## Passage for review

=======

Economic performance improved in 2000, to the highest rate of GDP growth since 1996. However, large and unsustainable fiscal deficits and an unstable external situation kept the economy under stress. The medium-term outlook depends on the pace of structural reforms and an improvement in the balance of payments.

Recent Trends and Prospects

Appreciable improvement in agricultural performance, together with a modest acceleration in industry and services, boosted real GDP growth from 3.1 percent in 1999 to 4.8 percent in 2000, the economy’s best performance since 1996. A bountiful harvest propelled real agricultural value-added growth from about 2 percent in 1999 to over 7 percent in 2000. Bumper cotton and wheat harvests more than offset a decline in the sugarcane harvest with the result that real value added in crops expanded by 10 percent. Yet the poor sugarcane harvest contributed to a collapse in sugar production that slowed the growth of real manufacturing value added. However, this was more than made up for by a strong recovery in construction and faster growth in electricity and gas so that industrial growth rose from 2.5 percent in 1999 to 3.0 percent in 2000. Real services value-added growth increased to 4.5 percent with stronger improvements in commerce, transport, communications, and public administration.

=======

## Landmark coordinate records
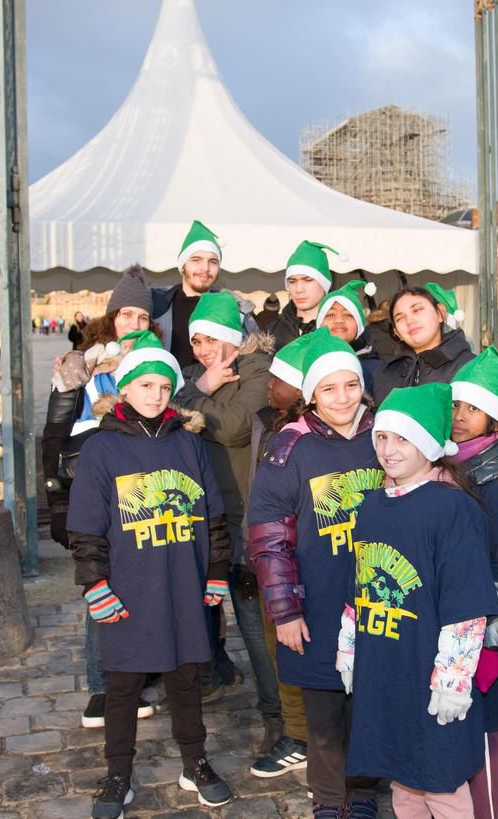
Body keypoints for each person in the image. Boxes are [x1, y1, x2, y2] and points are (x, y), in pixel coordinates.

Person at [67, 329, 235, 816]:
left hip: (182, 582)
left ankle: (195, 761)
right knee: (123, 684)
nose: (157, 396)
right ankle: (118, 773)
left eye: (165, 388)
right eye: (146, 387)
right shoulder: (102, 449)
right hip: (129, 584)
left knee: (185, 677)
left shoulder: (189, 444)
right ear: (126, 389)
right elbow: (87, 528)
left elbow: (213, 515)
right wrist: (95, 583)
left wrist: (216, 572)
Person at [339, 382, 498, 819]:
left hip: (430, 671)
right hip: (384, 669)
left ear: (429, 444)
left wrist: (453, 678)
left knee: (440, 781)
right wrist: (350, 647)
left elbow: (466, 605)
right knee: (402, 778)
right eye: (382, 437)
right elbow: (362, 584)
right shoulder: (370, 506)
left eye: (403, 439)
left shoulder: (453, 510)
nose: (388, 450)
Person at [248, 329, 384, 819]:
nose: (342, 397)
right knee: (325, 708)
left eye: (351, 385)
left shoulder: (384, 435)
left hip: (376, 595)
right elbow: (269, 539)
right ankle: (329, 797)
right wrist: (284, 610)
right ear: (311, 395)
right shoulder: (291, 448)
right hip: (320, 599)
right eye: (329, 388)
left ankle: (364, 790)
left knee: (369, 702)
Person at [41, 266, 166, 730]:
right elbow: (57, 437)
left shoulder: (155, 364)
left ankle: (141, 675)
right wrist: (58, 503)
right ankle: (102, 686)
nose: (133, 324)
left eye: (141, 316)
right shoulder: (85, 365)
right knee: (103, 587)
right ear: (111, 318)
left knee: (144, 587)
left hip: (144, 494)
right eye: (125, 314)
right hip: (99, 490)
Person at [174, 291, 280, 742]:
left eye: (208, 340)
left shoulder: (258, 371)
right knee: (225, 616)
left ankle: (279, 717)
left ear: (232, 338)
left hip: (250, 515)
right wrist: (200, 388)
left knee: (258, 628)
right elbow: (166, 411)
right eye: (195, 342)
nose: (200, 350)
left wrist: (195, 400)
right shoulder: (200, 376)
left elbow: (235, 426)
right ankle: (214, 678)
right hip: (211, 514)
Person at [449, 348, 498, 819]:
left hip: (484, 626)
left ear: (496, 418)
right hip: (453, 617)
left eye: (472, 408)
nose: (458, 417)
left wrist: (490, 637)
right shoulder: (452, 463)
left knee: (484, 731)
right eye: (455, 406)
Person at [248, 334, 315, 779]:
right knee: (283, 650)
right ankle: (298, 732)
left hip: (310, 558)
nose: (269, 386)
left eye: (280, 379)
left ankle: (312, 736)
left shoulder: (303, 440)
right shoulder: (270, 426)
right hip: (276, 558)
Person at [150, 220, 258, 366]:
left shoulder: (236, 309)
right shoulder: (156, 307)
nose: (205, 268)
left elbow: (253, 359)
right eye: (196, 260)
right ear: (182, 266)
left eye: (213, 262)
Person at [372, 283, 475, 404]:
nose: (409, 321)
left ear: (440, 313)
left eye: (417, 310)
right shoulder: (384, 374)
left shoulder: (470, 367)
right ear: (397, 333)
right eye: (400, 318)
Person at [315, 280, 383, 394]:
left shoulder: (378, 371)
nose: (339, 320)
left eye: (348, 315)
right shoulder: (306, 364)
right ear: (319, 323)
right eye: (330, 315)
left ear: (359, 325)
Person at [271, 240, 339, 347]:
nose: (298, 289)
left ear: (324, 283)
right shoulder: (271, 333)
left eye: (308, 280)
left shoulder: (341, 329)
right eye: (292, 281)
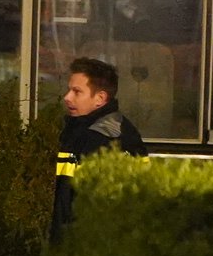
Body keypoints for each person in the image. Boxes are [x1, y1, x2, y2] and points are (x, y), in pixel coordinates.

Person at [52, 56, 148, 243]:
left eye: (77, 91)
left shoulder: (104, 138)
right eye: (69, 90)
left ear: (100, 98)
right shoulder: (84, 130)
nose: (67, 97)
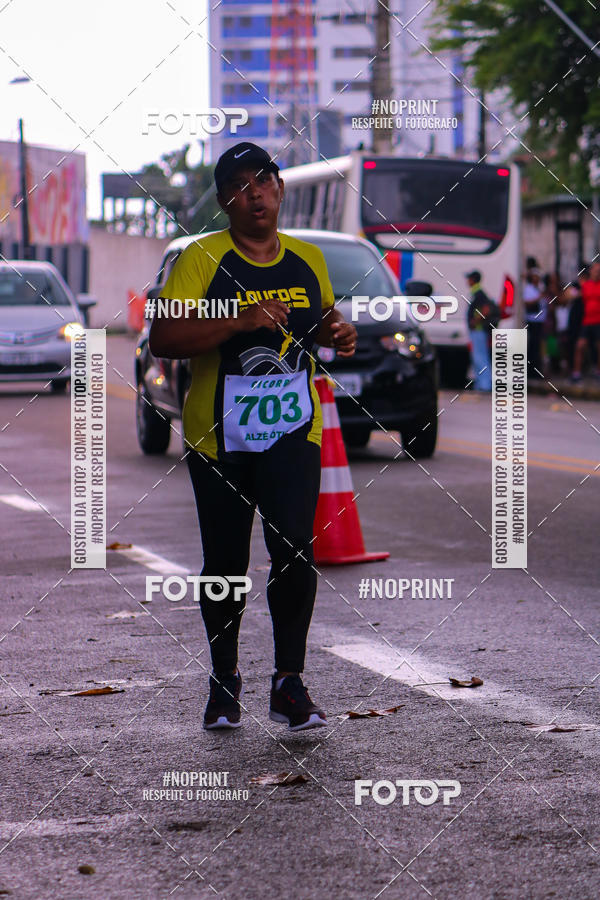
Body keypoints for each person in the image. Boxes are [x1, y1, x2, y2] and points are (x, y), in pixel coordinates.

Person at [149, 142, 357, 732]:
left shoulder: (308, 259)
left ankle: (288, 684)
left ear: (281, 191)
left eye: (265, 181)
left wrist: (340, 333)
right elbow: (164, 338)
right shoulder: (200, 259)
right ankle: (223, 683)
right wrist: (240, 319)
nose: (256, 193)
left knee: (294, 545)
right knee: (225, 560)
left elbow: (317, 325)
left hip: (294, 431)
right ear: (224, 202)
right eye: (241, 186)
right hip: (219, 440)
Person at [465, 270, 498, 391]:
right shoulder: (476, 292)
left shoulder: (479, 293)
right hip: (477, 331)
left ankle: (485, 384)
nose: (467, 281)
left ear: (473, 280)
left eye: (469, 278)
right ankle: (481, 384)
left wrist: (475, 321)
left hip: (478, 331)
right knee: (477, 358)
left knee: (480, 357)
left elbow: (486, 309)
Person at [572, 261, 600, 382]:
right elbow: (573, 295)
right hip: (587, 321)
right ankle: (576, 373)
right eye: (595, 270)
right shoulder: (585, 285)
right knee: (580, 346)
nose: (597, 273)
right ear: (591, 271)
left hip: (598, 321)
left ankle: (598, 371)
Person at [523, 268, 545, 379]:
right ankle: (531, 371)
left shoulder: (539, 288)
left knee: (538, 346)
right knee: (533, 346)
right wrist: (538, 298)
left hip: (540, 320)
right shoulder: (528, 289)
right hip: (532, 320)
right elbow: (526, 303)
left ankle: (536, 370)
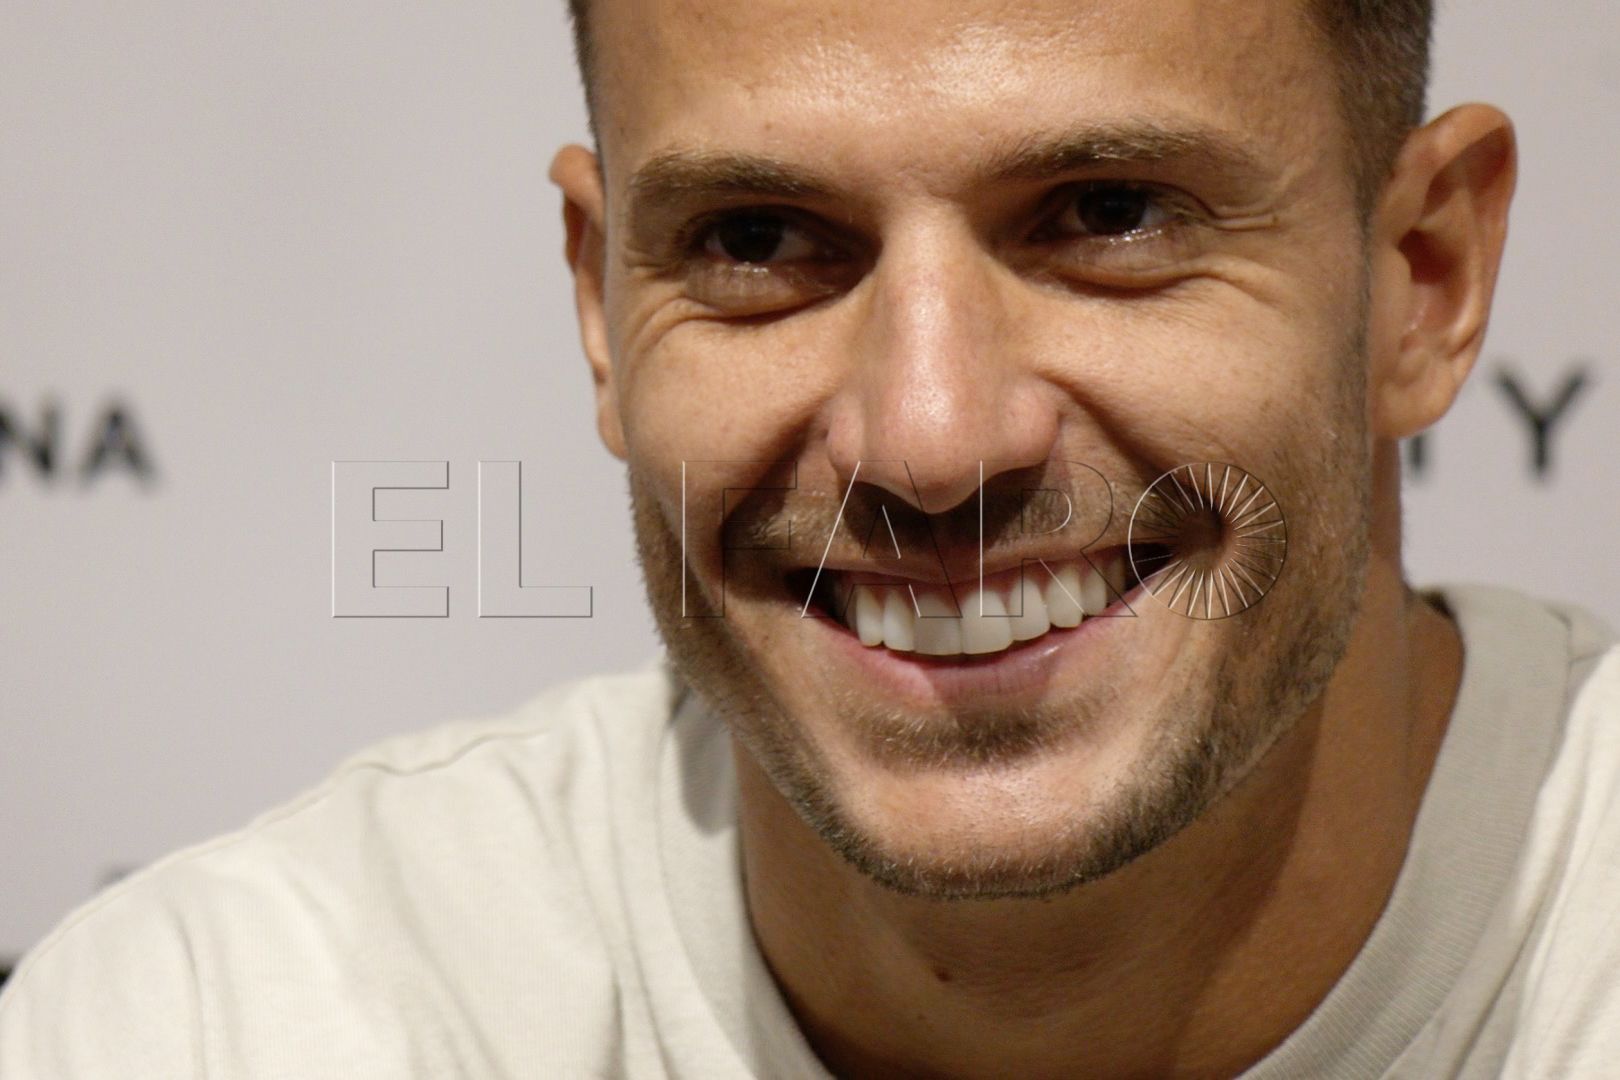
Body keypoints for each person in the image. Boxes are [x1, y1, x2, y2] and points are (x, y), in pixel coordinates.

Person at [3, 0, 1618, 1076]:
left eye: (1110, 214)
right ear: (602, 310)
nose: (930, 442)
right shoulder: (232, 1024)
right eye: (759, 238)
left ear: (1425, 277)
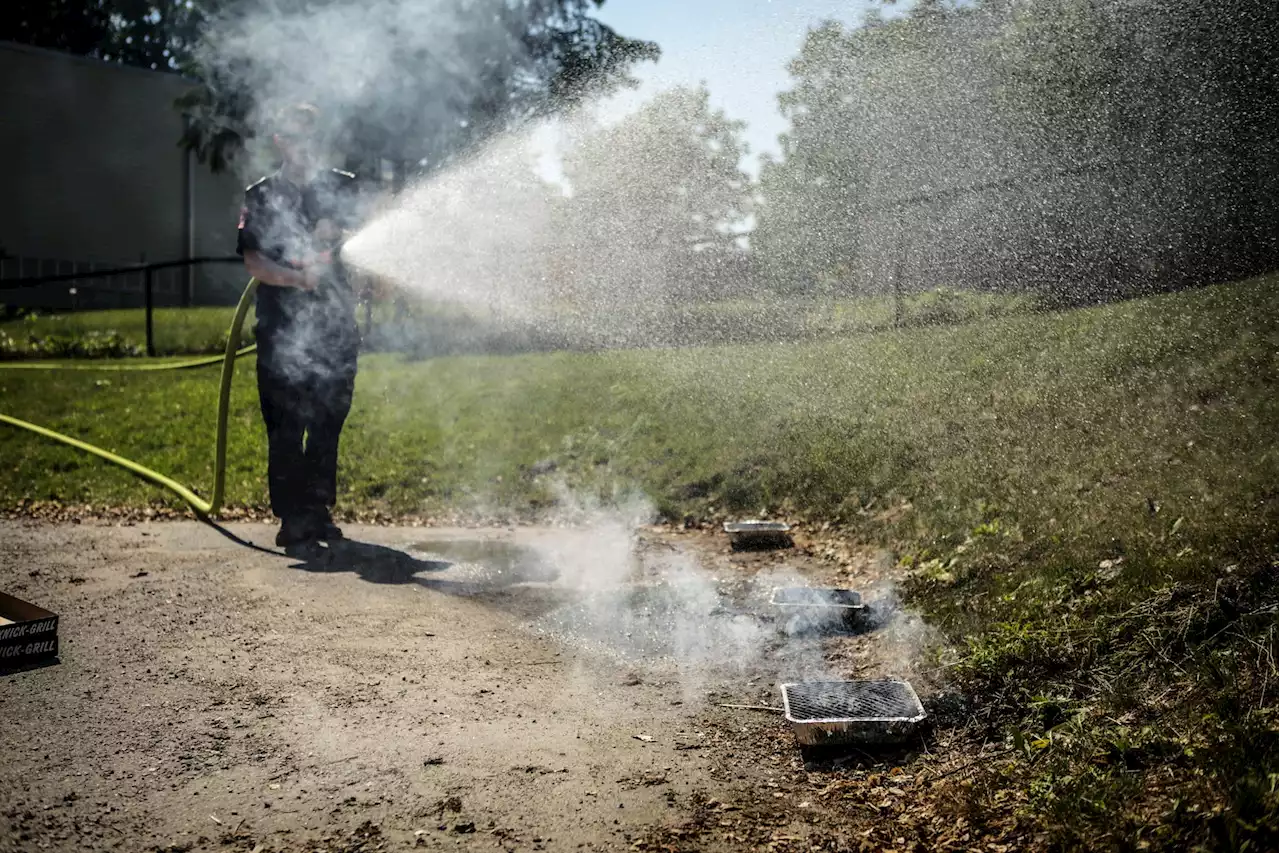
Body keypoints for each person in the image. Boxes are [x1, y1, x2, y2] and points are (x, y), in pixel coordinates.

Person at [236, 102, 365, 548]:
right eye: (294, 135)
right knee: (286, 422)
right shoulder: (261, 195)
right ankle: (293, 516)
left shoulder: (342, 189)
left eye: (311, 134)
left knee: (329, 419)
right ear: (280, 141)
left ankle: (317, 508)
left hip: (336, 329)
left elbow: (366, 240)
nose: (303, 143)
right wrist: (297, 278)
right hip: (279, 329)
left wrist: (343, 241)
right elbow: (253, 259)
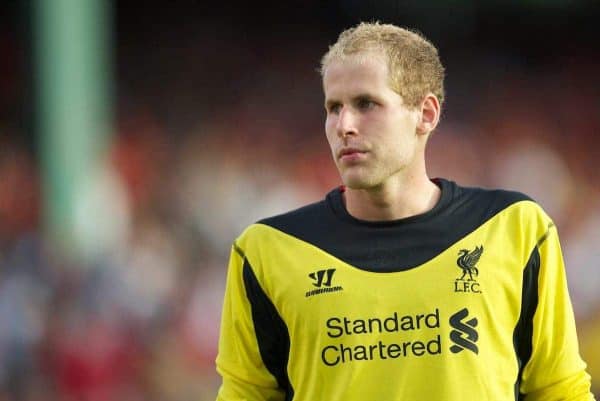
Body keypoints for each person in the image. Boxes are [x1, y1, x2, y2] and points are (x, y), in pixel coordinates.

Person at [215, 22, 595, 400]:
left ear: (426, 114)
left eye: (366, 104)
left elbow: (559, 390)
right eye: (334, 107)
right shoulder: (267, 250)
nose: (344, 125)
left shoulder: (514, 227)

=======

## Problems to solve
1. According to the economic review, what was the rate of real GDP growth in 2000?
2. Resume the economic review, picking up right after its final sentence.

## Outputs for the tasks
1. 4.8 percent

2.
With a prolonged period of relatively poor economic performance, due in part to political turbulence, the incidence of poverty is estimated to have risen from below 18 percent in 1988 to over 32 percent in 1999. Low economic growth rates in Pakistan, compared with elsewhere in South Asia over the past several years, are linked to rates of savings and investment that are among the lowest in the subregion. As a proportion of GDP, gross investment remained at 15.0 percent in 2000 but still below the 18.9 percent level achieved in 1996. Gross domestic savings increased to 14.0 percent of GDP in 2000 from 12.3 percent of GDP in the previous year.

Large fiscal deficits continue to pose a major challenge to the Government as it strives to lift economic performance. In 2000, total revenues as a share of GDP improved to 17.2 percent from 16.3 percent in 1999. Total expenditures in 2000 rose marginally to 23.4 percent of GDP from 22.4 percent in 1999. This moderate rise in expenditures was achieved by reducing development spending. Current expenditures increased to 20 percent of GDP, their highest share since 1996, primarily because of a larger interest bill (which now represents 34 percent of total expenditures compared with about 24 percent in 1996). Overall, the consolidated budget deficit rose to PRs206.3 billion or 6.5 percent of GDP in 2000, from 6.1 percent in 1999. Nearly two thirds of the deficit was financed domestically. Public debt equaled 92 percent of GDP in 2000.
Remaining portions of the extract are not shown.